La eventual confirmación del abatimiento de Nemesio Oseguera Cervantes, líder del Cártel Jalisco Nueva Generación, no sería el final de una historia: sería el inicio de una nueva etapa.
En México, la caída de un capo nunca ha significado la desaparición de su estructura. Lo que ocurre después suele ser más complejo, más incierto y, en muchos casos, más violento.
La pregunta no es solo si cayó.
La pregunta es qué viene.
Históricamente, cuando se neutraliza a un líder criminal de alto perfil, la organización responde con demostraciones de fuerza: bloqueos carreteros, incendios de vehículos, ataques coordinados o intentos de desestabilización regional.
El objetivo no es militar, es simbólico: enviar el mensaje de que la estructura sigue viva.
Si el abatimiento se confirma, las primeras semanas serían de tensión en los estados donde el CJNG tiene presencia consolidada: Jalisco, Michoacán, Guanajuato, Zacatecas, Colima. El gobierno federal, encabezado por Claudia Sheinbaum, tendría que demostrar control territorial inmediato para evitar que el golpe se transforme en escalada.
Sin liderazgo centralizado, vienen tres escenarios posibles:
• Fragmentación interna entre mandos regionales.
• Ascenso de un heredero natural si la sucesión estaba prevista.
• Ruptura y nacimiento de células independientes.
La experiencia mexicana indica que la fragmentación suele generar más violencia que estabilidad. Lo vimos tras la captura de Joaquín “El Chapo” Guzmán: la organización no desapareció, se transformó.
El crimen organizado funciona como empresa. Si cae el director general, los accionistas no desaparecen.
Un operativo exitoso sería presentado como triunfo del Estado mexicano. Después de años de cuestionamientos a la estrategia de seguridad heredada de Andrés Manuel López Obrador, el oficialismo tendría un argumento contundente.
Pero la oposición respondería con otra pregunta:
¿Un golpe cambia la tendencia nacional de violencia?

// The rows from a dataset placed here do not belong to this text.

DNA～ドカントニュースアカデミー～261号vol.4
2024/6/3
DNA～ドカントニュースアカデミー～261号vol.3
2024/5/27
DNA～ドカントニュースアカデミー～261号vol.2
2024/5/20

La seguridad no se mide por capturas emblemáticas, sino por reducción sostenida de homicidios, extorsión y control territorial.
Aunque el CJNG no es históricamente dominante en Chihuahua, cualquier reacomodo nacional altera el mapa criminal. El norte del país y particularmente la frontera es estratégico para tráfico, rutas y logística.

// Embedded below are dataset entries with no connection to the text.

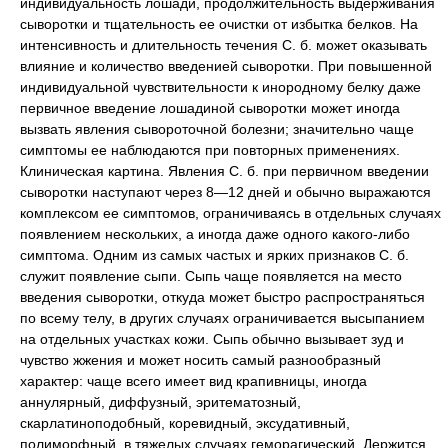
индивидуальность лошади, продолжительность выдерживания
сыворотки и тщательность ее очистки от избытка белков. На
интенсивность и длительность течения С. б. может оказывать
влияние и количество введенией сыворотки. При повышенной
индивидуальной чувствительности к инородному белку даже
первичное введение лошадиной сыворотки может иногда
вызвать явления сывороточной болезни; значительно чаще
симптомы ее наблюдаются при повторных применениях.
Клиническая картина. Явления С. б. при первичном введении
сыворотки наступают через 8—12 дней и обычно выражаются
комплексом ее симптомов, ограничиваясь в отдельных случаях
появлением нескольких, а иногда даже одного какого-либо
симптома. Одним из самых частых и ярких признаков С. б.
служит появление сыпи. Сыпь чаще появляется на место
введения сыворотки, откуда может быстро распространяться
по всему телу, в других случаях ограничивается высыпанием
на отдельных участках кожи. Сыпь обычно вызывает зуд и
чувство жжения и может носить самый разнообразный
характер: чаще всего имеет вид крапивницы, иногда
аннулярный, диффузный, эритематозный,
скарлатиноподобный, коревидный, эксудативный,
полиморфный, в тяжелых случаях геморагический. Держится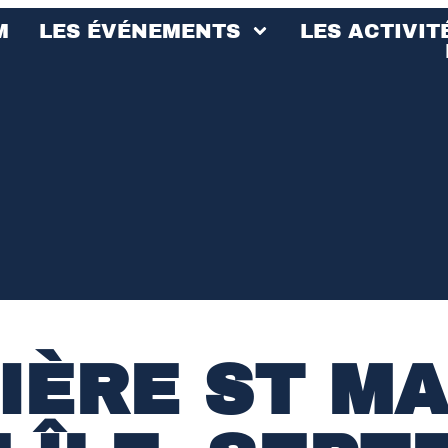
M
LES ÉVÉNEMENTS
LES ACTIVIT
IÈRE ST MA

Si el debilitamiento del CJNG abre espacio para expansión de otros grupos, Chihuahua podría enfrentar:
• Presión de nuevas alianzas criminales.
• Intentos de penetración territorial.
• Mayor presencia federal.
Para el gobierno estatal, el reto sería doble: mantener estabilidad y evitar que el estado se convierta en terreno de disputa indirecta.
En política local, el tema seguridad volvería a ocupar el centro del debate rumbo a los siguientes procesos electorales. Y en Chihuahua, la seguridad siempre termina siendo tema de campaña.
No hay que olvidar que la presión estadounidense sobre el tráfico de fentanilo ha sido determinante en la estrategia contra el CJNG. Si el abatimiento ocurre en coordinación binacional, la relación México–Estados Unidos se fortalecería en materia de seguridad.
Si no, podrían venir cuestionamientos.
Lo más difícil no es el operativo.
Lo más difícil es el día después.
Porque cuando cae un líder criminal:
• El poder no desaparece, se redistribuye.
• Las rutas no se cancelan, se disputan.
• Las estructuras financieras buscan nuevos operadores.
El Estado mexicano tendría que actuar con rapidez quirúrgica para evitar que el vacío genere caos.
El abatimiento del Mencho sería un hecho histórico. Pero no es un punto final.
Es un punto y aparte.
El verdadero examen no está en la operación que lo neutralice, sino en la capacidad institucional para administrar las consecuencias.
Porque en México, cada golpe al crimen organizado abre una nueva partida.
Y lo que viene no depende solo de quién cayó… sino de quién esté listo para ocupar su lugar.